Material provided:

================

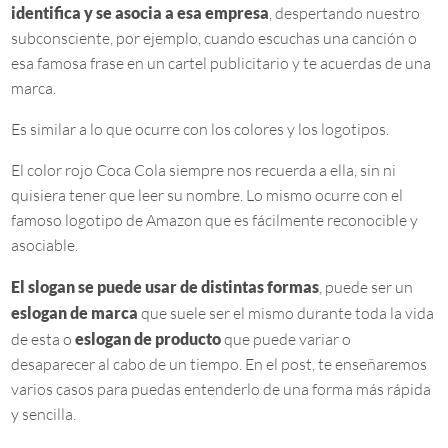
identifica y se asocia a esa empresa
, despertando nuestro
subconsciente, por ejemplo, cuando escuchas una canción o
esa famosa frase en un cartel publicitario y te acuerdas de una
marca.
Es similar a lo que ocurre con los colores y los logotipos.
El color rojo Coca Cola siempre nos recuerda a ella, sin ni
quisiera tener que leer su nombre. Lo mismo ocurre con el
famoso logotipo de Amazon que es fácilmente reconocible y
asociable.
El slogan se puede usar de distintas formas
, puede ser un
eslogan de marca
que suele ser el mismo durante toda la vida
de esta o
eslogan de producto
que puede variar o
desaparecer al cabo de un tiempo. En el post, te enseñaremos
varios casos para puedas entenderlo de una forma más rápida
y sencilla.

================

Required action:
In the listing above, find each line where "eslogan" occurs and copy it.

Problem solution:
eslogan de marca
eslogan de producto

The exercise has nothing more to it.